**WORK INSTRUCTION**
Write out every line of text in the records below as a JSON list of strings, one string per line, leaving out blank lines.
•••••
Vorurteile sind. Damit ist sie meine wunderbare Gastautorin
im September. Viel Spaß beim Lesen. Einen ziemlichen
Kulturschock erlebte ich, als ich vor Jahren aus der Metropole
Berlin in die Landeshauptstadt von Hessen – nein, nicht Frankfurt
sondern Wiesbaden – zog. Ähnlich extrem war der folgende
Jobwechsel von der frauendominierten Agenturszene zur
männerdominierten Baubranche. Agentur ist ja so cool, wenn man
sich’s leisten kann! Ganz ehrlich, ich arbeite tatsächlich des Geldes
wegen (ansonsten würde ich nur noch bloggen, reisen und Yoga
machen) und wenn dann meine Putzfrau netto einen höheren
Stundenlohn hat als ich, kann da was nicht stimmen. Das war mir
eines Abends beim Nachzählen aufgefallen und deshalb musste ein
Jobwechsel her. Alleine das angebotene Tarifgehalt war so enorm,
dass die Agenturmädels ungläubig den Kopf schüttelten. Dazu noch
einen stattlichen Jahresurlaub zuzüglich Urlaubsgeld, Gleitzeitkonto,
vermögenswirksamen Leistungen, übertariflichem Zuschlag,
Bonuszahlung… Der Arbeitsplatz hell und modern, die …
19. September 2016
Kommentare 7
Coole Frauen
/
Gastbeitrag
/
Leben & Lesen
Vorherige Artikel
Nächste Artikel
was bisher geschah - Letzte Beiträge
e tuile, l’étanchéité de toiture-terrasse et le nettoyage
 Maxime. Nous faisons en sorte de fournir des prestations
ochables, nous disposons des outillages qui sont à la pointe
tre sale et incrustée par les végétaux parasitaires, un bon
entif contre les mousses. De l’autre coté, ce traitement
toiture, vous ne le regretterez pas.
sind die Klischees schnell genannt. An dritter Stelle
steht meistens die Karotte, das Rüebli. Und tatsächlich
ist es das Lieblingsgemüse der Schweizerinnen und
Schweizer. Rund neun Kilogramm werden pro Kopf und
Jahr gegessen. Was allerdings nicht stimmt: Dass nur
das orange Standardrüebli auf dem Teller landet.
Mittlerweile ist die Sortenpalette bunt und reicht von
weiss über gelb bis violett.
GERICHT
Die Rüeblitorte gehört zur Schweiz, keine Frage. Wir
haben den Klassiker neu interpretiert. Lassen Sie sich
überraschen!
•••••
**FINAL ANSWER**
[
  "Vorurteile sind. Damit ist sie meine wunderbare Gastautorin",
  "im September. Viel Spaß beim Lesen. Einen ziemlichen",
  "Kulturschock erlebte ich, als ich vor Jahren aus der Metropole",
  "Berlin in die Landeshauptstadt von Hessen – nein, nicht Frankfurt",
  "sondern Wiesbaden – zog. Ähnlich extrem war der folgende",
  "Jobwechsel von der frauendominierten Agenturszene zur",
  "männerdominierten Baubranche. Agentur ist ja so cool, wenn man",
  "sich’s leisten kann! Ganz ehrlich, ich arbeite tatsächlich des Geldes",
  "wegen (ansonsten würde ich nur noch bloggen, reisen und Yoga",
  "machen) und wenn dann meine Putzfrau netto einen höheren",
  "Stundenlohn hat als ich, kann da was nicht stimmen. Das war mir",
  "eines Abends beim Nachzählen aufgefallen und deshalb musste ein",
  "Jobwechsel her. Alleine das angebotene Tarifgehalt war so enorm,",
  "dass die Agenturmädels ungläubig den Kopf schüttelten. Dazu noch",
  "einen stattlichen Jahresurlaub zuzüglich Urlaubsgeld, Gleitzeitkonto,",
  "vermögenswirksamen Leistungen, übertariflichem Zuschlag,",
  "Bonuszahlung… Der Arbeitsplatz hell und modern, die …",
  "19. September 2016",
  "Kommentare 7",
  "Coole Frauen",
  "/",
  "Gastbeitrag",
  "/",
  "Leben & Lesen",
  "Vorherige Artikel",
  "Nächste Artikel",
  "was bisher geschah - Letzte Beiträge",
  "e tuile, l’étanchéité de toiture-terrasse et le nettoyage",
  " Maxime. Nous faisons en sorte de fournir des prestations",
  "ochables, nous disposons des outillages qui sont à la pointe",
  "tre sale et incrustée par les végétaux parasitaires, un bon",
  "entif contre les mousses. De l’autre coté, ce traitement",
  "toiture, vous ne le regretterez pas.",
  "sind die Klischees schnell genannt. An dritter Stelle",
  "steht meistens die Karotte, das Rüebli. Und tatsächlich",
  "ist es das Lieblingsgemüse der Schweizerinnen und",
  "Schweizer. Rund neun Kilogramm werden pro Kopf und",
  "Jahr gegessen. Was allerdings nicht stimmt: Dass nur",
  "das orange Standardrüebli auf dem Teller landet.",
  "Mittlerweile ist die Sortenpalette bunt und reicht von",
  "weiss über gelb bis violett.",
  "GERICHT",
  "Die Rüeblitorte gehört zur Schweiz, keine Frage. Wir",
  "haben den Klassiker neu interpretiert. Lassen Sie sich",
  "überraschen!"
]